On 7/6/07, Alan Cox alan@redhat.com wrote:
On Fri, Jul 06, 2007 at 04:55:47PM -0400, Colin Walters wrote:
Possibly, but I think the biggest speedup by far is the disk caching/reorganization that both Windows and OS X do: http://www.kernelthread.com/mac/apme/optimizations/
At this rate though, we might all be using solid state drives before the kernel developers stop pointing at userspace as the problem and implement it for Linux.
We already lay stuff out very carefully and precache. Unfortunately most of the mess *is* userspace and some of the userspace authors are in complete denial. Just profile the number of file opens of different files done in a gnome startup and when you've finished laughing you can weep.
Years ago I sent the gnome team a library that could load and linearlly map the entire theme in about 3 syscalls coming out nicely on disk. They never used it.

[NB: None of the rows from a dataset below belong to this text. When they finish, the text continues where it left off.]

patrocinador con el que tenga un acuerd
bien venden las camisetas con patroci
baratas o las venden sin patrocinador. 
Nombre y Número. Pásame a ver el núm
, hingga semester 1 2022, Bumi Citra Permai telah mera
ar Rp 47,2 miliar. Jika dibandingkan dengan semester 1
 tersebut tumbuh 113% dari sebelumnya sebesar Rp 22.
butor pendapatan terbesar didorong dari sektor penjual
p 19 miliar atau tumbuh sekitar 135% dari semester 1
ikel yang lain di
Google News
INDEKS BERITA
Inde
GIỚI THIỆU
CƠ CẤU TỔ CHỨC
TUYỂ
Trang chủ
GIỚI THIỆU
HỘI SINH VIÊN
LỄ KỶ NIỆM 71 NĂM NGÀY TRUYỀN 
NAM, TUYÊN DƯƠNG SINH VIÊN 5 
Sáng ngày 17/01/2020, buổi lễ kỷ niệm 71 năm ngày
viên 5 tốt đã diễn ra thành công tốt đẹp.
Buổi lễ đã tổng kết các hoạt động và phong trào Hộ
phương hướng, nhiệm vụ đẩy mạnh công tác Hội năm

That isn't to say the kernel is perfect and there is a ton of optimising work still going on, different scheduling algorithms and the like but most of the slowness is from user space - some from tools, some from combinations of tools and kernel (eg linker and paging patterns) and a lot of it from sheer stupid clueless design of applications and especially of GUI libraries.
Speaking from my many days as a performance analyst, Pfeifer's first rule of performance says "The only good I/O is one you don't do".
I'll second Alan here. The OS can mitigate the effects of I/O but userspace has the onus to be reasonable.